I have a DLL that uses a global CUDA context (to allow all threads to share same GPU memory). I call cuCtxCreate() in a C++ constructor of a global, but it’s not clear where to put cuCtxDestroy() because I have some global variables (image buffers) that call cudaFree in its destructor.

The relative program order is:

  1. Constructors()
  4. Destructors()

If I put cuCtxDestroy() in a C++ destructor of a global, there is no guarantee it will be called after the destructors for the image buffers.

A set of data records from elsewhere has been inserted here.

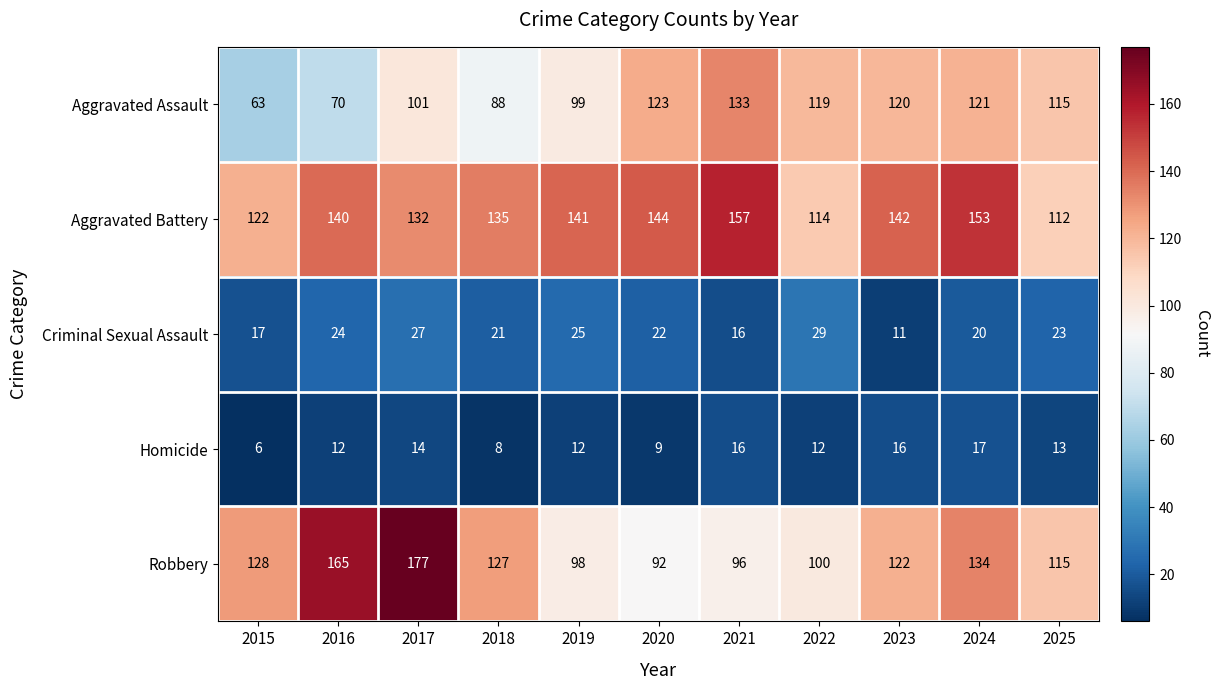

Is it true that Criminal Sexual Assault equals 25 at 2019?

True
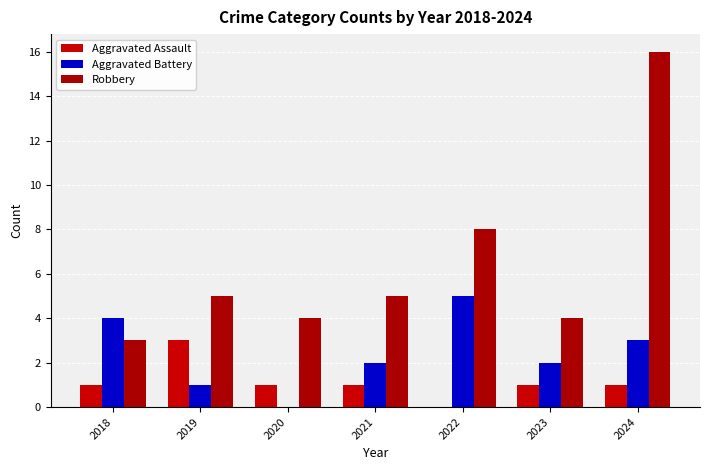

What is the maximum value shown in the chart?

16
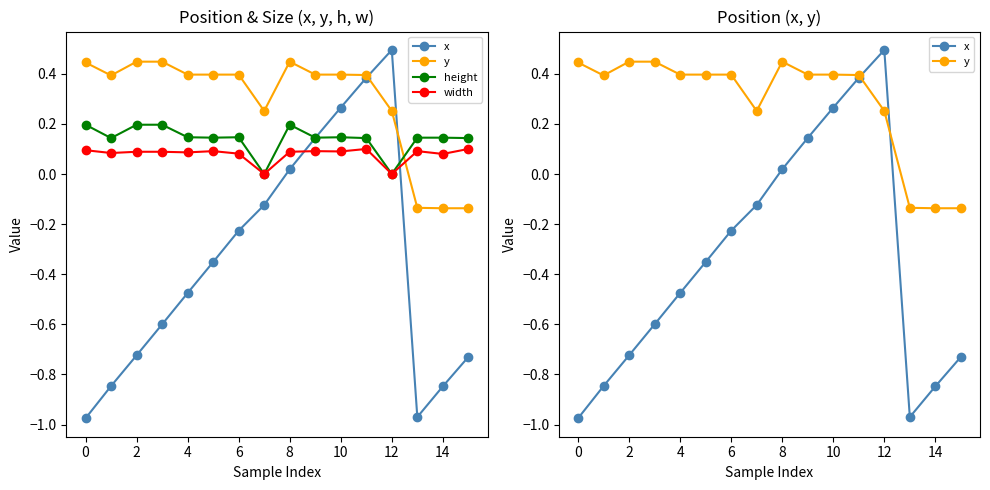

True or false: y has a value of 0.3 at 0.

False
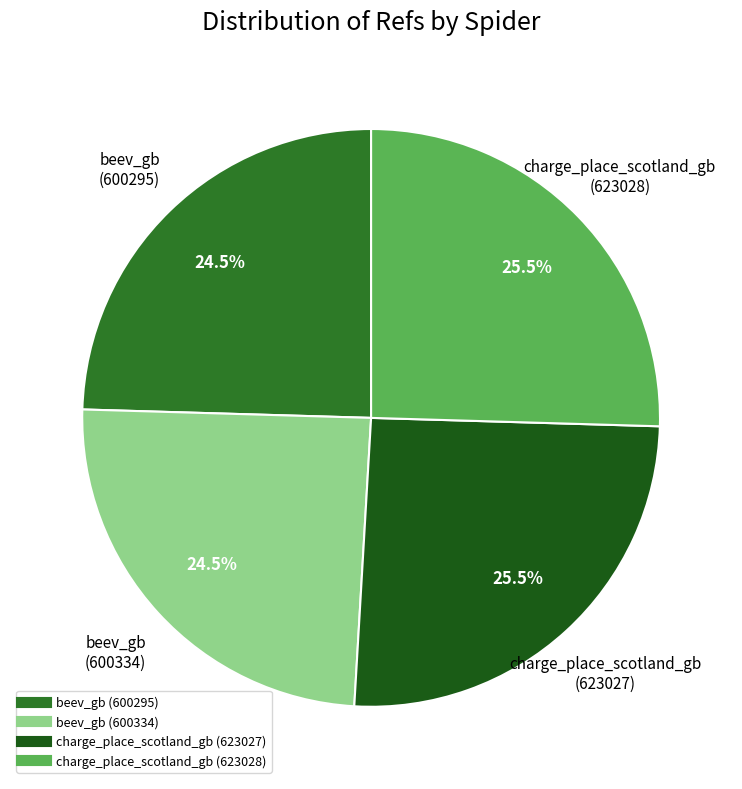

How many slices are in this pie chart?

4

The only solution I can think of is to get rid of all global objects that use CUDA in its constructors/destructor and instead dynamically create/destroy those global variables in DLL_PROCESS_ATTACH & DLL_PROCESS_DETACH, but that’s less convenient than being able to declare your global image buffers anywhere in the code.

Is there a better way?

Try calling cuCtxCreate() at the very beginning of your program and cuCtxDestroy() at the very end of your program. Do not call either function in constructors or destructors and do not use global variables.

Let me know if it works.


Doesn’t unloading the DLL destroy the context anyway?

If you create the context when you load the DLL then you would definitely destroy the context when you unload the DLL. But as I understood it, that’s not what Uncle Joe wants.

Speaking of unloading the DLL, there is some weird behavior, which may be a bug or a feature. If you destroy the context when you unload the DLL the memory reserved by the context upon creation (about 100 MB on GTX 480) will not be deallocated. If you load and unload the DLL you will eventually run out of memory.